Les animaux nous apprennent

Ne pas tenir compte de la place des animaux dans la construction de la subjectivité humaine, c’est se priver d’éléments de compréhension importants de nos conduites. Le lien à l’animal est à la fois pareil et à la fois différent du lien avec d’autres êtres humains. Il est pareil parce que ce sont les mêmes processus de construction de la personne que nous utilisons pour des êtres humains, mais différent parce que nous savons bien, aussi, que les animaux ne sont pas vraiment comme les humains. C’est pour quoi les animaux nous éduquent. Ils nous apprennent à parler sans les mots, à regarder le monde avec leurs yeux, à aimer la vie même dans les moments difficiles.

Selon une étude publiée dans la revue Animal Cognition et réalisée par Deborah Custance et Jennifer Mayer du département de psychologie de l’Université de Londres, les 18 chiens testés ont montré des comportements cohérents avec l’expression d’une préoccupation empathique. Plus de chiens regardaient, s’approchaient et touchaient les humains quand ils pleuraient que quand ils fredonnaient. Et aucun chien n’a réagi quand ils menaient une conversation.

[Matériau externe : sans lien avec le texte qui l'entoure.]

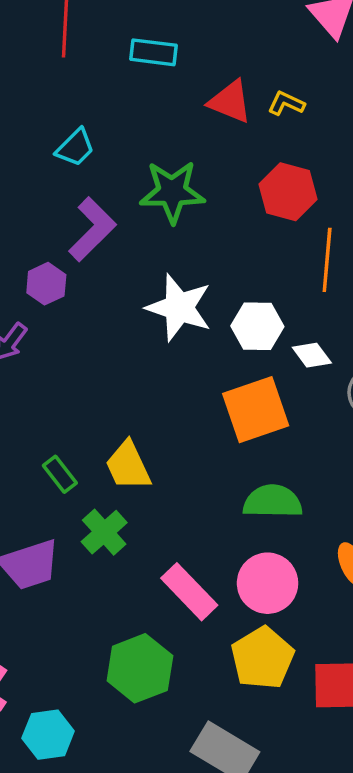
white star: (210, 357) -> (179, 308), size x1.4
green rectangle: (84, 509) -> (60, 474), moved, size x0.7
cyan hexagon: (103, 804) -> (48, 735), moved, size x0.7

La majorité des chiens ont répondu à la personne qui pleurait d’une manière docile, compatible avec une préoccupation empathique et l’offre d’un réconfort Ces éléments de communication permettent de former avec le chien des interactions significatives pour les êtres humains, c’est-à-dire dans lesquelles ils peuvent entrer sans nécessairement perdre leurs repères. Ces interactions ont suffisamment d’altérité ou d’étrangeté pour permettre à l’humain de faire l’expérience de modalités relationnelles nouvelles, et donc d’apprendre des choses sur lui-même. Car les chiens dans cette expérimentation répondaient à l’émotion de la personne, et non à leurs propres besoins, ce qui est évocateur d’un comportement d’offre de réconfort qui ressemble à un comportement empathique. Les chiens répondaient à la personne qui pleurait indépendamment du fait qu’il s’agisse de leur propriétaire ou de la personne inconnue. Si les approches des chiens avaient été motivées par la recherche de confort pour eux-mêmes, ils auraient été plus susceptibles de s’adresser à leur source habituelle de réconfort (Les chiens consolent les humains tristes)
Les chiens nous apprennent mille autres choses qu’il faudrait répertorier et qui ne sont d’ailleurs peut-être pas toutes positives car elles peuvent potentiellement entrer en contradiction avec le mode d’être au monde humain tel qu’il nous est commandé par notre éducation humaine.